Is there an efficient and secure way to reverse all elements in an array?

Question

I need to reverse large arrays such that the first element becomes the last, and the last becomes the first.

Until now I did this by creating a copy of this array, then iterate backwards over the original and write to the copy. After that, write the copy back to the original.

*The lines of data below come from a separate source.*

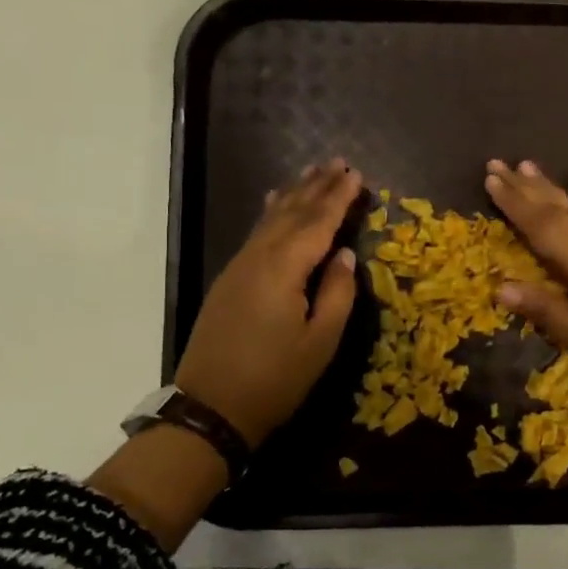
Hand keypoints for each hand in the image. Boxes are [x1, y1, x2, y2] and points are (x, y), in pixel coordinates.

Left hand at [174, 160, 362, 447]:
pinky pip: (257, 233)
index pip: (317, 223)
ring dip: (294, 194)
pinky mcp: (230, 280)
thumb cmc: (274, 378)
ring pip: (271, 219)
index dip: (338, 198)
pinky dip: (272, 213)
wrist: (211, 407)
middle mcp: (258, 257)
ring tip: (312, 172)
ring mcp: (239, 267)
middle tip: (338, 162)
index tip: (356, 174)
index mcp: (283, 269)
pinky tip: (275, 204)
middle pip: (292, 213)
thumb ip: (337, 293)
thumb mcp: (320, 341)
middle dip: (317, 186)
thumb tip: (344, 254)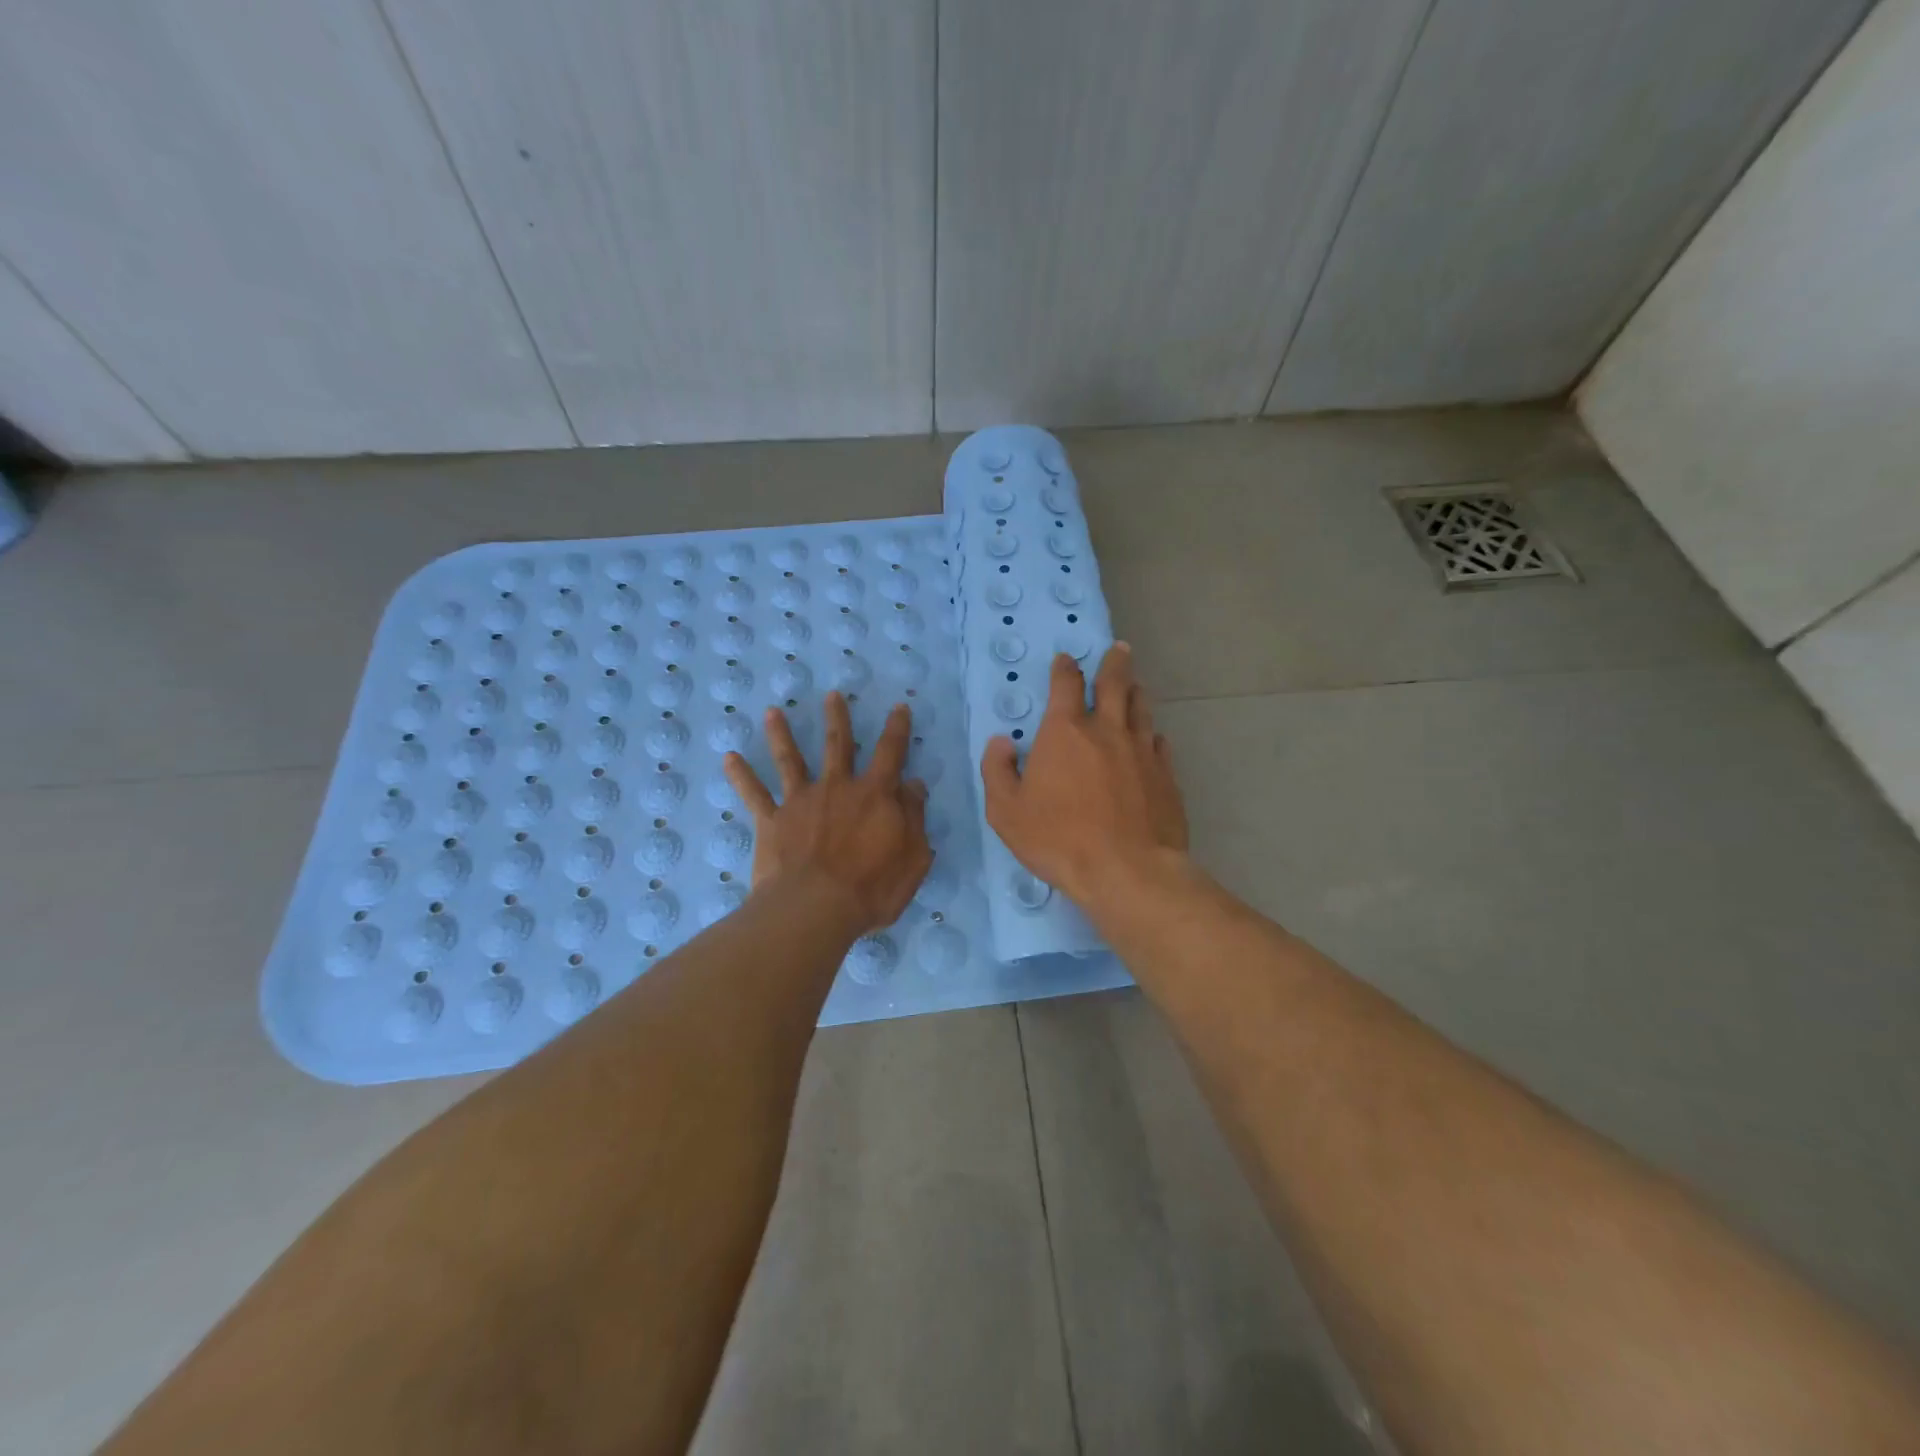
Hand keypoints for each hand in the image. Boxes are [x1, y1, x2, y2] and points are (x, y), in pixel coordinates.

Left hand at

Is it possible to do this safely in one single loop by simultaneous access to the first and last element, storing one of them in a temp var and swapping the values?

Answer 1

You can use reverse() function or I think this will be very easy solution

#include<iostream>
using namespace std;
int main() {
int n;
cin>>n;
unsigned int arr[n];
for(int i = 0; i < n; i++)
{
    cin>>arr[i];
}
while(n)
{
    cout<<arr[n-1]<<" ";
    n--;
}
return 0;

}

Answer 2

int Array[100];

unsigned int i, j;
for (i=0, j=100-1; i<j; i++, j--)
{
   int t;
   t = Array[j];
   Array[j] = Array[i];
   Array[i] = t;
}

Answer 3

For integer types a better way is...

int arr[5]={1,2,3,4,5};
int c=0,d=sizeof(arr)/sizeof(*arr)-1;
for(;c<d;c++)
{  
 arr[c] ^= arr[d-c];
 arr[d-c] ^= arr[c];
 arr[c] ^= arr[d-c];
}

since XOR is one byte instruction, it will take hardly 3 byte along the swap line .

Answer 4

Likely the most efficient way is using an in-place algorithm, such as the one below (which is equivalent to that from the Wikipedia article here):

for (int ix = 0; ix < len / 2; ix++) {
    int t = arr[ix];
    arr[ix] = arr[len - ix - 1];
    arr[len - ix - 1] = t;
}